What source material do you base your work off of?

Family photos from the 80’s are often my starting place. They usually consist of large groups of people wrangled like wet cats to document a moment. As the compositions in my works often require large groups of figurative implications it is a natural and personal starting place. Compositions usually begin with a very loose visual conversation with those photos, and then blossoms into whatever direction the piece needs to go.

Does your work reference any Art Historical movements?

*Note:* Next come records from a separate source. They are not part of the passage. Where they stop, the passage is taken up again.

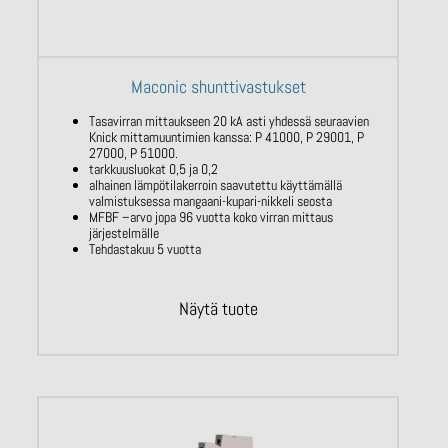
Maconic shunttivastukset
Tasavirran mittaukseen 20 kA asti yhdessä seuraavien
Knick mittamuuntimien kanssa: P 41000, P 29001, P
27000, P 51000.
tarkkuusluokat 0,5 ja 0,2
alhainen lämpötilakerroin saavutettu käyttämällä
valmistuksessa mangaani-kupari-nikkeli seosta
MFBF –arvo jopa 96 vuotta koko virran mittaus
järjestelmälle
Tehdastakuu 5 vuotta
Näytä tuote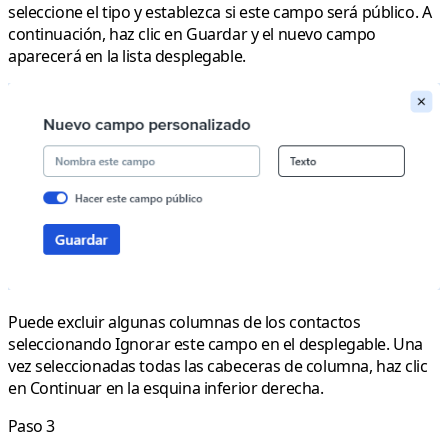
seleccione el tipo y establezca si este campo será público. A
continuación, haz clic en Guardar y el nuevo campo
aparecerá en la lista desplegable.
Puede excluir algunas columnas de los contactos
seleccionando
Ignorar este campo
en el desplegable. Una
vez seleccionadas todas las cabeceras de columna, haz clic
en
Continuar
en la esquina inferior derecha.
Paso 3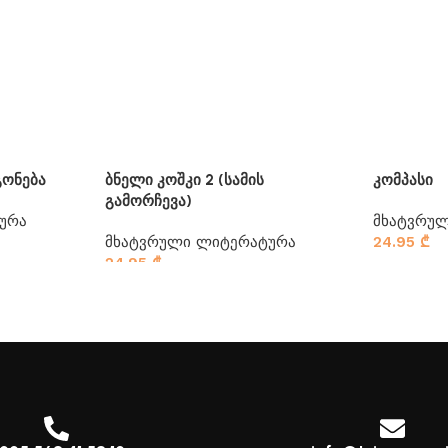
გონება
ბნელი კოშკი 2 (სამის
კომპასი
გამორჩევა)
ურა
მხატვრუ
მხატვრული ლიტერატურა
24.95
₾
24.95
₾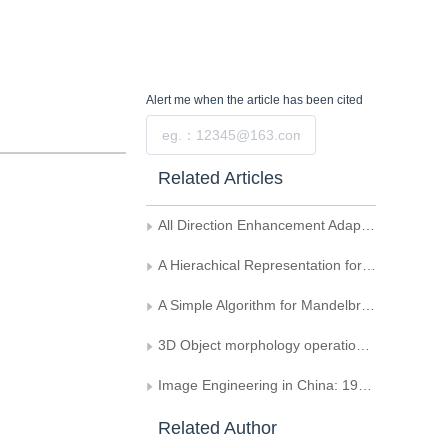
Alert me
when the article has been cited
Submit
Related Articles
All Direction Enhancement Adaptive Filter and Its Application in Smoothing Speckle Noise of SAR Images
A Hierachical Representation for Object Recognition
A Simple Algorithm for Mandelbrot Set and Julia Set Drawing
3D Object morphology operation's computation and it's application
Image Engineering in China: 1995 (Supplement)
Related Author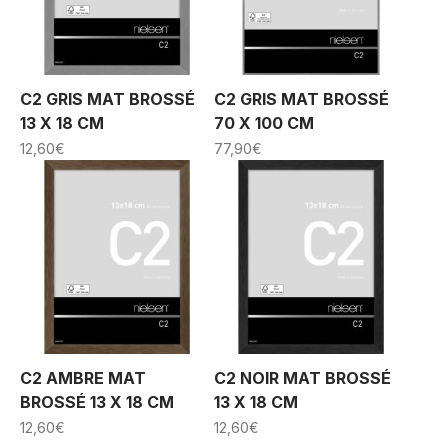
C2 GRIS MAT BROSSÉ
C2 GRIS MAT BROSSÉ
13 X 18 CM
70 X 100 CM
12,60
€
77,90
€
C2 AMBRE MAT
C2 NOIR MAT BROSSÉ
BROSSÉ 13 X 18 CM
13 X 18 CM
12,60
€
12,60
€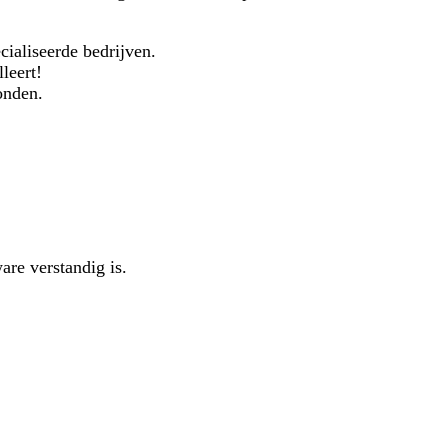
cialiseerde bedrijven.
lleert!
onden.
are verstandig is.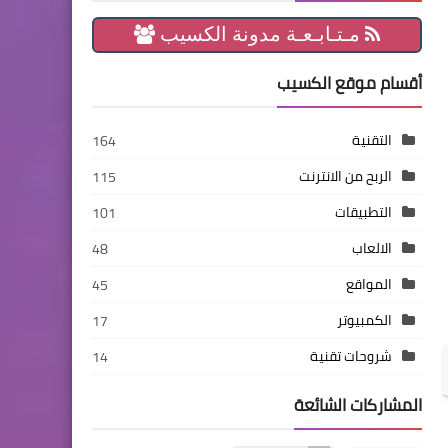
مـتـابـعـة مدونة الكسيب
أقسام موقع الكسيب
التقنية
164
الربح من الانترنت
115
التطبيقات
101
الالعاب
48
المواقع
45
الكمبيوتر
17
شروحات تقنية
14
المشاركات الشائعة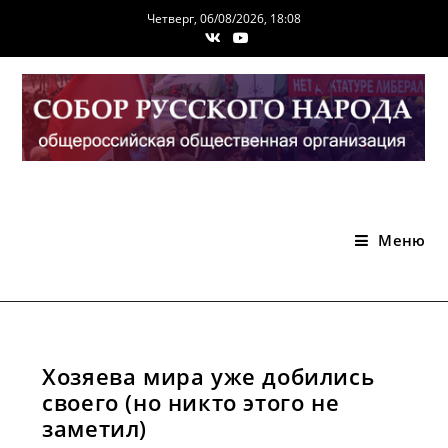
Перейти
Четверг, 06/08/2026, 18:08
к
содержимому
Меню
Хозяева мира уже добились
своего (но никто этого не
заметил)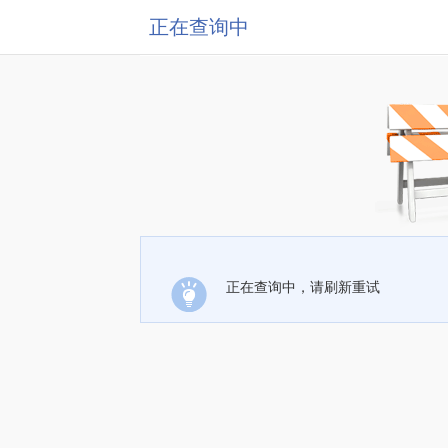
正在查询中
正在查询中，请刷新重试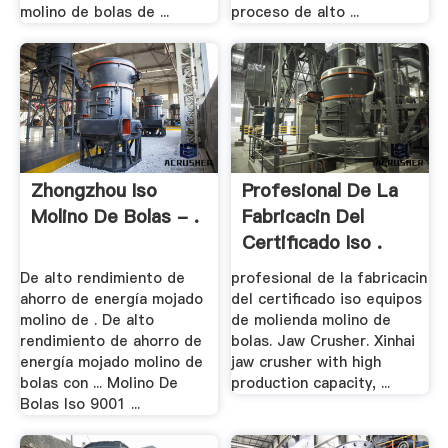
molino de bolas de ...
proceso de alto ...
Zhongzhou Iso
Profesional De La
Molino De Bolas - .
Fabricacin Del
Certificado Iso .
De alto rendimiento de
profesional de la fabricacin
ahorro de energía mojado
del certificado iso equipos
molino de . De alto
de molienda molino de
rendimiento de ahorro de
bolas. Jaw Crusher. Xinhai
energía mojado molino de
jaw crusher with high
bolas con ... Molino De
production capacity, ...
Bolas Iso 9001 ...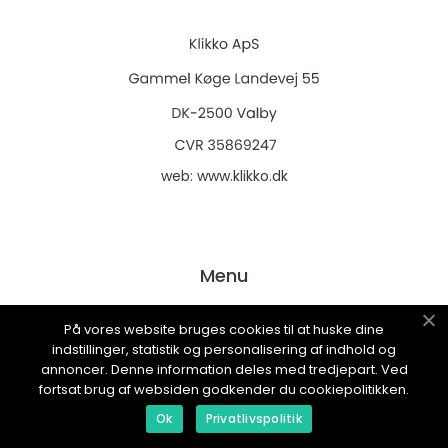
web:
www.klikko.dk
Menu
På vores website bruges cookies til at huske dine
Annoncering
indstillinger, statistik og personalisering af indhold og
annoncer. Denne information deles med tredjepart. Ved
Om os
fortsat brug af websiden godkender du cookiepolitikken.
Cookies
Ok
Privatlivspolitik
Kontakt os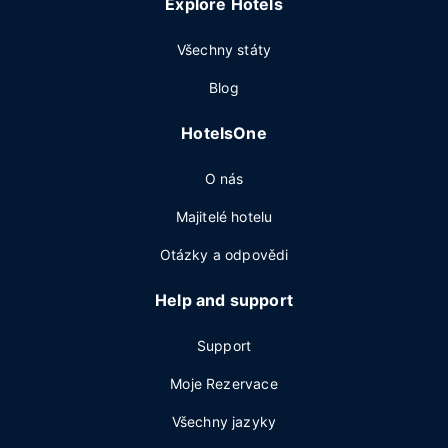
Explore Hotels
Všechny státy
Blog
HotelsOne
O nás
Majitelé hotelu
Otázky a odpovědi
Help and support
Support
Moje Rezervace
Všechny jazyky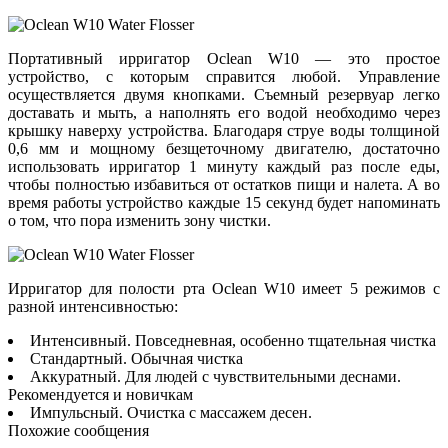
Портативный ирригатор Oclean W10 — это простое
устройство, с которым справится любой. Управление
осуществляется двумя кнопками. Съемный резервуар легко
доставать и мыть, а наполнять его водой необходимо через
крышку наверху устройства. Благодаря струе воды толщиной
0,6 мм и мощному безщеточному двигателю, достаточно
использовать ирригатор 1 минуту каждый раз после еды,
чтобы полностью избавиться от остатков пищи и налета. А во
время работы устройство каждые 15 секунд будет напоминать
о том, что пора изменить зону чистки.
Ирригатор для полости рта Oclean W10 имеет 5 режимов с
разной интенсивностью:
Интенсивный. Повседневная, особенно тщательная чистка
Стандартный. Обычная чистка
Аккуратный. Для людей с чувствительными деснами.
Рекомендуется и новичкам
Импульсный. Очистка с массажем десен.
Похожие сообщения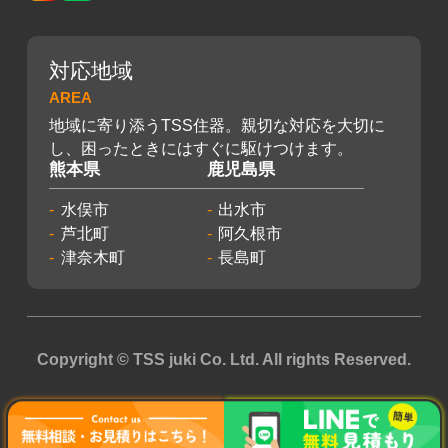
対応地域
AREA
地域に寄り添うTSS住器。親切な対応を大切に
し、困ったときにはすぐに駆けつけます。
熊本県
鹿児島県
水俣市
出水市
芦北町
阿久根市
津奈木町
長島町
Copyright © TSS juki Co. Ltd. All rights Reserved.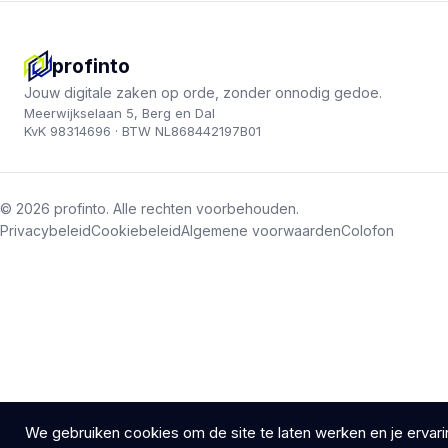
profinto
Jouw digitale zaken op orde, zonder onnodig gedoe.
Meerwijkselaan 5, Berg en Dal
KvK 98314696 · BTW NL868442197B01
© 2026 profinto. Alle rechten voorbehouden.
Privacybeleid
Cookiebeleid
Algemene voorwaarden
Colofon
We gebruiken cookies om de site te laten werken en je ervari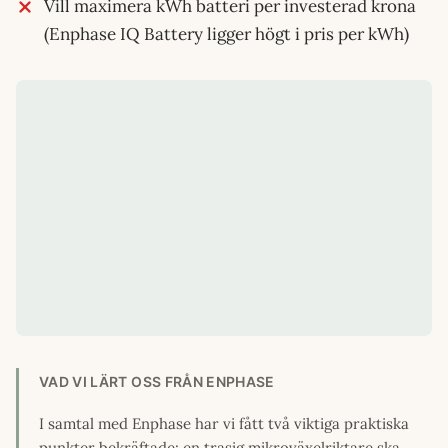
Vill maximera kWh batteri per investerad krona
(Enphase IQ Battery ligger högt i pris per kWh)
VAD VI LÄRT OSS FRÅN ENPHASE
I samtal med Enphase har vi fått två viktiga praktiska
punkter bekräftade: en trasig mikroväxelriktare ska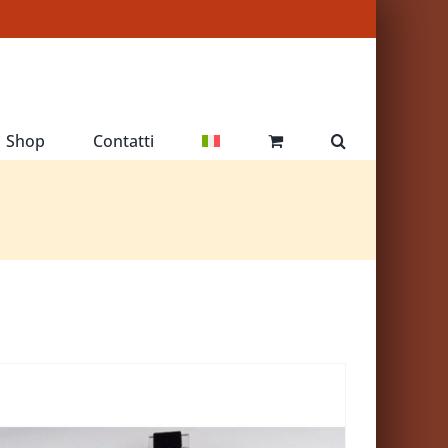
Shop
Contatti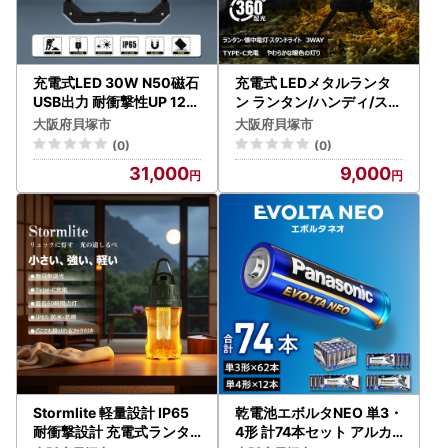
充電式LED 30W N50磁石
充電式 LEDメタルランタ
USB出力 耐衝撃性UP 120
ン ランタン/ハンディ/スタ
° 防災 アウトドア レジャ
ンド 3WAY DS-01G
大阪府貝塚市
大阪府貝塚市
ー メンテナンス YC-N8X
(0)
(0)
31,000
9,000
Stormlite 軽量設計 IP65
乾電池エボルタNEO 単3・
耐衝撃設計 充電式ランタ
4形 計74本セット アルカ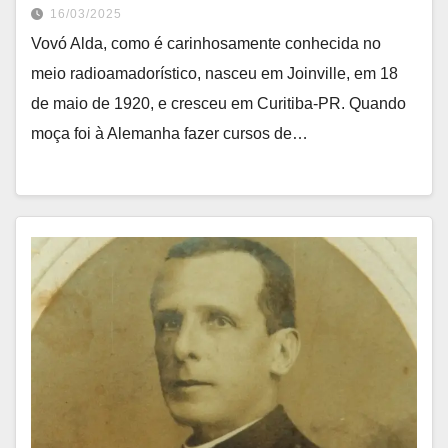
16/03/2025
Vovó Alda, como é carinhosamente conhecida no
meio radioamadorístico, nasceu em Joinville, em 18
de maio de 1920, e cresceu em Curitiba-PR. Quando
moça foi à Alemanha fazer cursos de…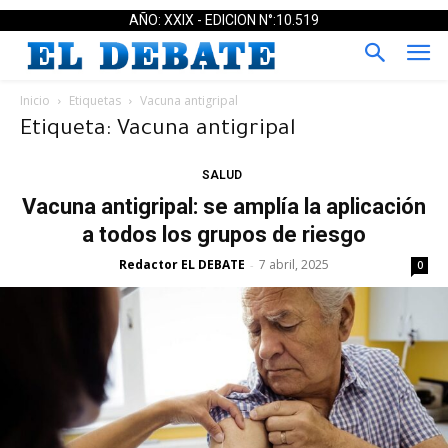
AÑO: XXIX - EDICION N°:10.519
Inicio
Etiquetas
Vacuna antigripal
Etiqueta: Vacuna antigripal
SALUD
Vacuna antigripal: se amplía la aplicación
a todos los grupos de riesgo
Redactor EL DEBATE
7 abril, 2025
-
0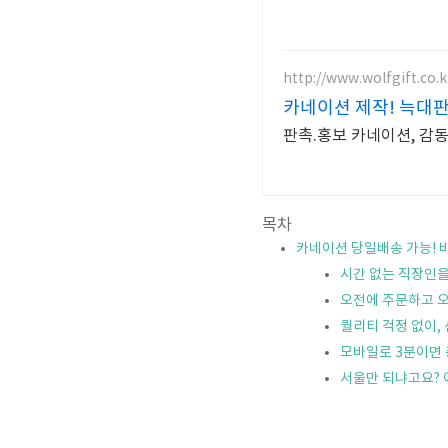
http://www.wolfgift.co.k
카네이션 제작! 늑대
판촉.홍보 카네이션, 감동
목차
카네이션 당일배송 가능! 
시간 없는 직장인을
오전에 주문하고 
퀄리티 걱정 없이,
모바일로 3분이면
서울만 되냐고요?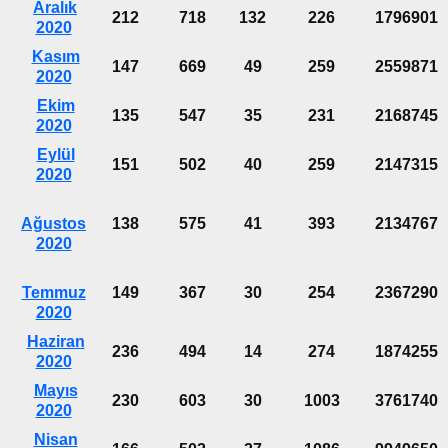
Aralık
212
718
132
226
1796901
2020
Kasım
147
669
49
259
2559871
2020
Ekim
135
547
35
231
2168745
2020
Eylül
151
502
40
259
2147315
2020
Ağustos
138
575
41
393
2134767
2020
Temmuz
149
367
30
254
2367290
2020
Haziran
236
494
14
274
1874255
2020
Mayıs
230
603
30
1003
3761740
2020
Nisan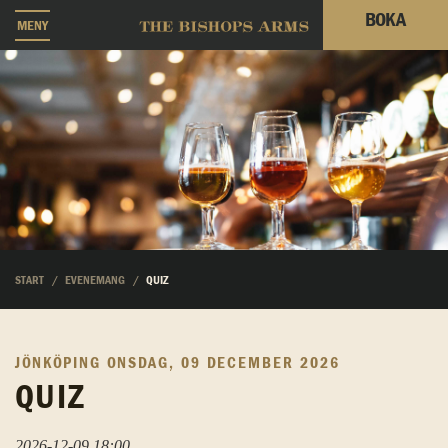
BOKA
MENY
START
EVENEMANG
QUIZ
JÖNKÖPING
ONSDAG, 09 DECEMBER 2026
QUIZ
2026-12-09 18:00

The people I think the most about don’t often pop up in a direct reference. I think a great deal about woman, queer artists, and underrepresented voices who carved the way for us. I recently got a book of Elaine De Kooning’s selected writings, which basically invented the press release. I’m interested in the cocoon Joseph and Annie Albers created at Black Mountain College and am directly affected by the New Leipzig school having been sent to paint in Leipzig down the hall from the likes of Neo Rauch and Tilos Baumgartel during formative years. For the works to successfully undermine what people think of as a masterpiece, and who can create one, they have to be masterful. So, I’m constantly looking a great deal and will often give a direct nod to someone like Franz Halls or Edvard Munch.

What is your process like? How do you begin a work?

I usually begin a body of work as a sort of family. Spending time stretching the work, sizing with rabbit skin glue, spreading oil ground by knife and sanding down multiple layers, I build a relationship to each individual piece before color starts. This process creates a path to being close to a work and build a joined spirit. I’m acutely aware of the scale, energy, and groove of the linen before ‘beginning.’ There are no sketches or predetermined compositions, I want to figure it out with and in front of the viewer, so that they can read how the piece was formed. When color eventually participates it begins through a hierarchy of refracted light. I grind pure pigments with safflower oil and start with a Sumi-e like wash using broad, cheap, chip-brushes that create thin but wide strokes. While this is wet, I take a rag and begin to pull the composition out by wiping and ripping away the saturation. Eventually sketching in paint with loaded brushes reiterates or shifts the piece around. Each layer is separated with a slightly thicker layer of safflower and walnut oil to refract light, a technique common with Dutch Baroque painters, such as Vermeer. The goal is that a piece can feel thin and radiant at the same time, almost as if it is glowing from within.

At the end of every interview, we like to ask the artist to recommend a friend whose work you would love for us to interview next. Who would you suggest?

The remarkable Gaby Collins-Fernandez!